◆ **Ejercicio planteado**
Indica, según el texto sobre el simbolismo, para quiénes resultaban oscuros los símbolos usados en las religiones.

**** Texto proporcionado

SIMBOLISMO

[558]
Significación que hay detrás de un sí­mbolo, que es una figura, imagen, emblema o signo de algo, que llega a ser entendido fácilmente por los que se hallan familiarizados con él, con su historia, origen o uso.

En las religiones y en las sociedades vinculadas con las creencias los sí­mbolos han sido usados desde antiguo como lenguaje fácilmente comprensible y comprendido por los iniciados y oscuro para los no adeptos. Por eso ha sido muy importante en las formulaciones religiosas, sobre todo de las creencias provenientes del Oriente.

Por eso el judaí­smo y el primitivo cristianismo están cargados de sí­mbolos, muchos de los cuales proceden de las culturas en medio de las cuales se desarrollaron los creyentes. También se mantuvieron muchos signos heredados de las religiones más antiguas: egipcias, babilónicas, persas, cananeas, fenicias, etc.

********
**** Datos mostrados

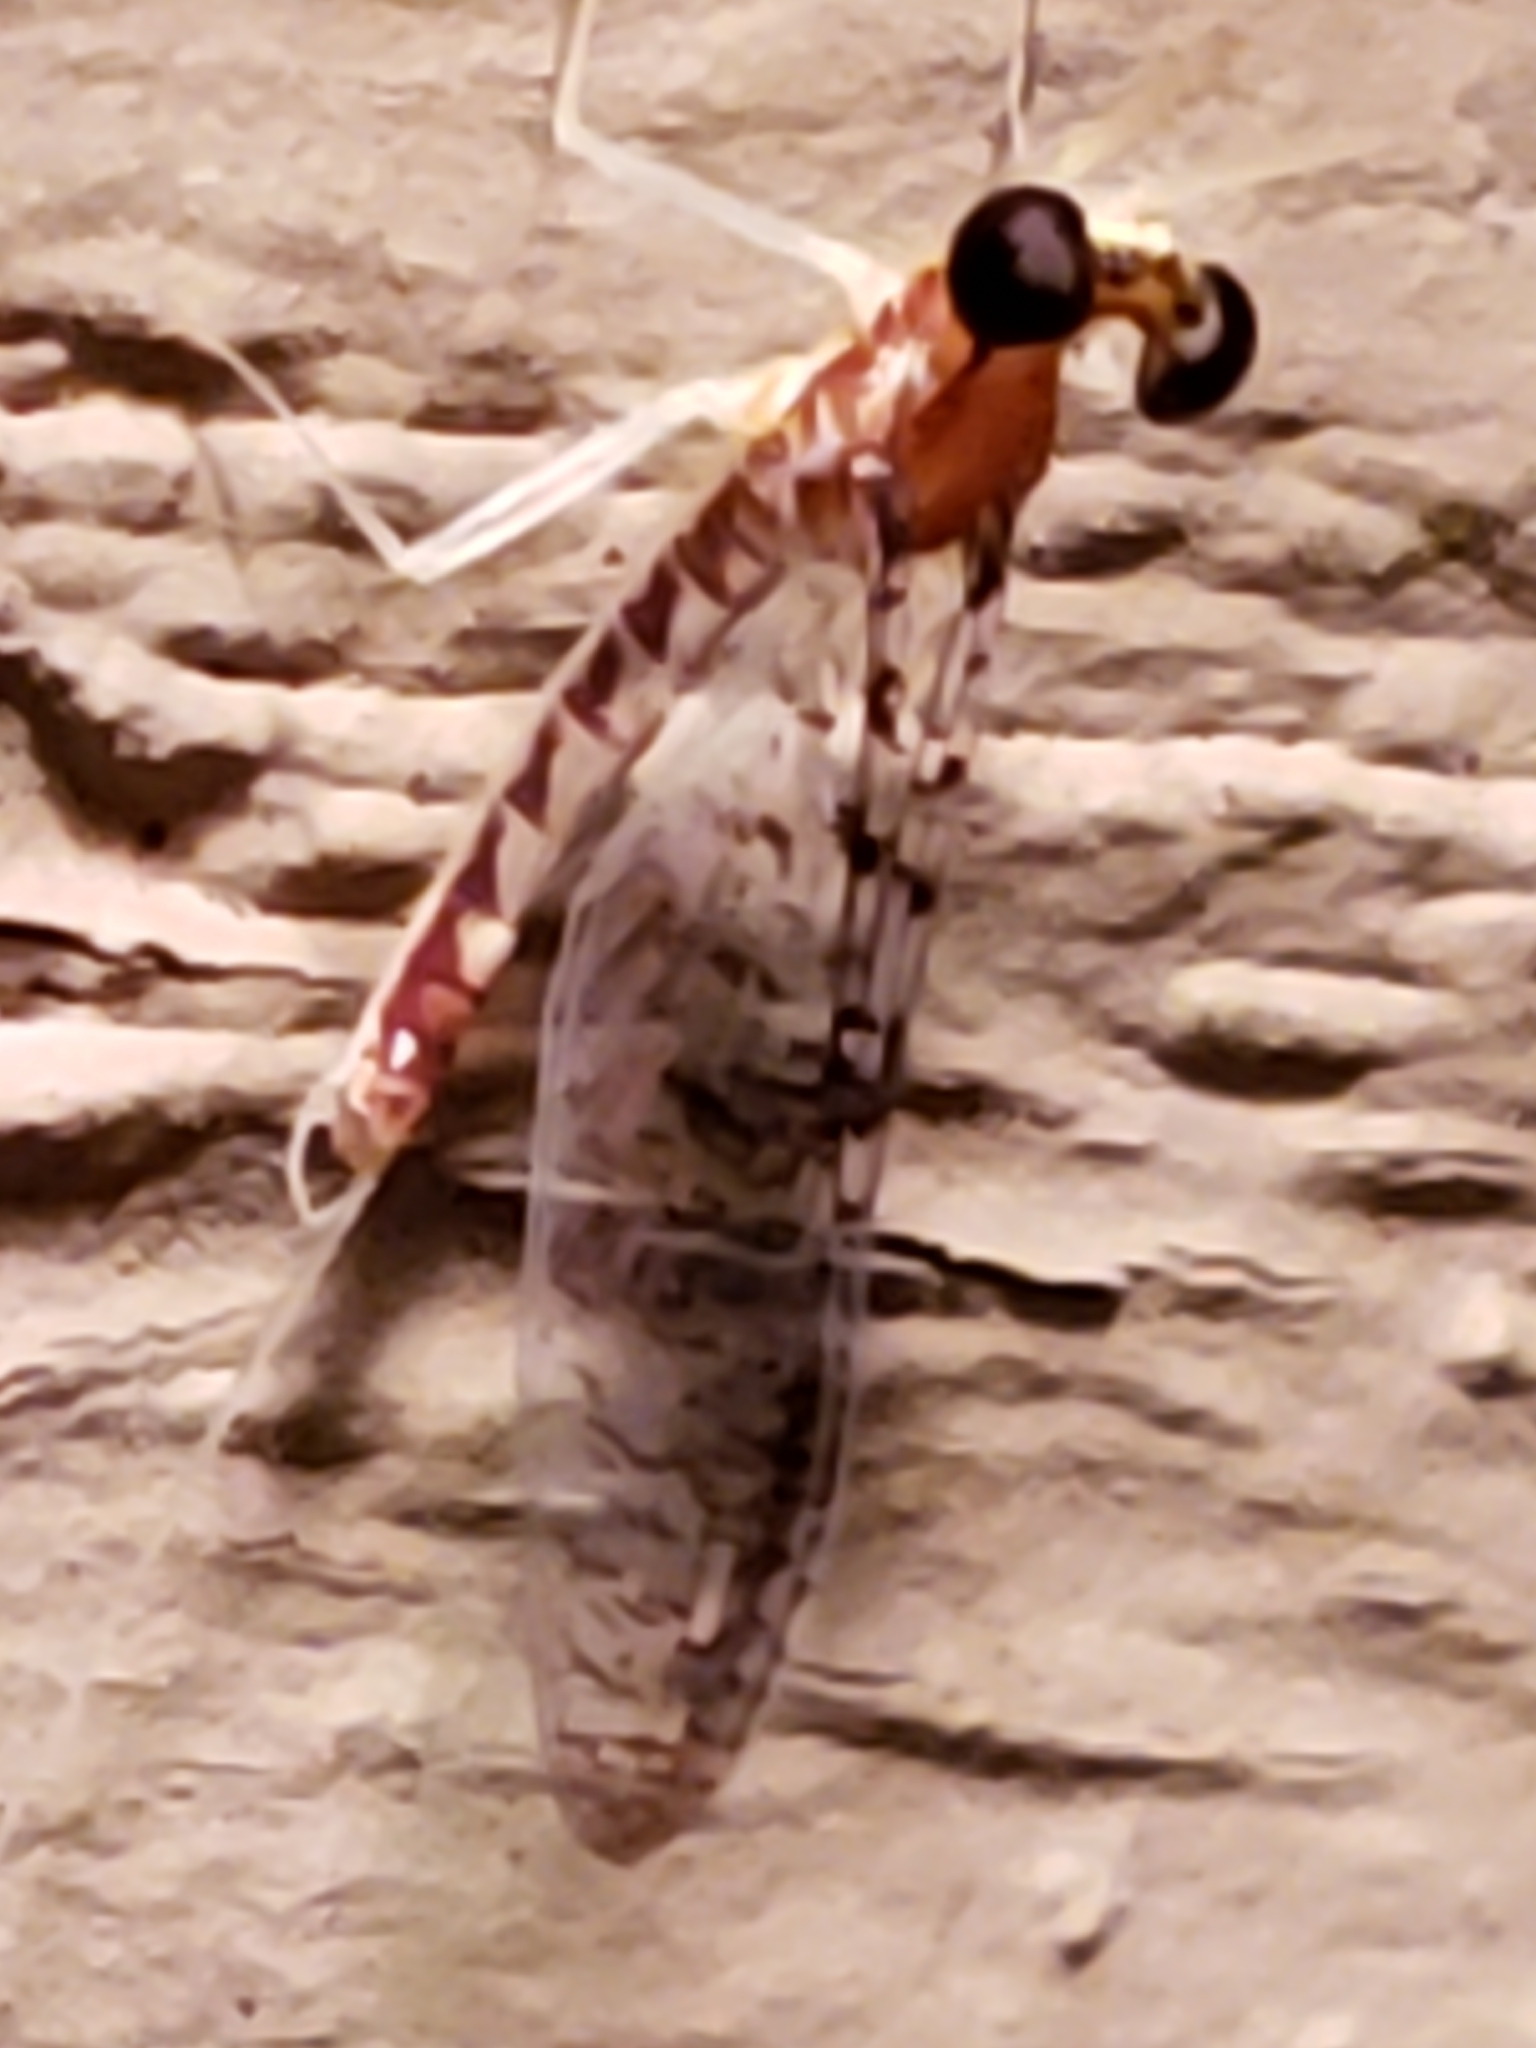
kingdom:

********

◆ **Respuesta escrita**
Para los no adeptos.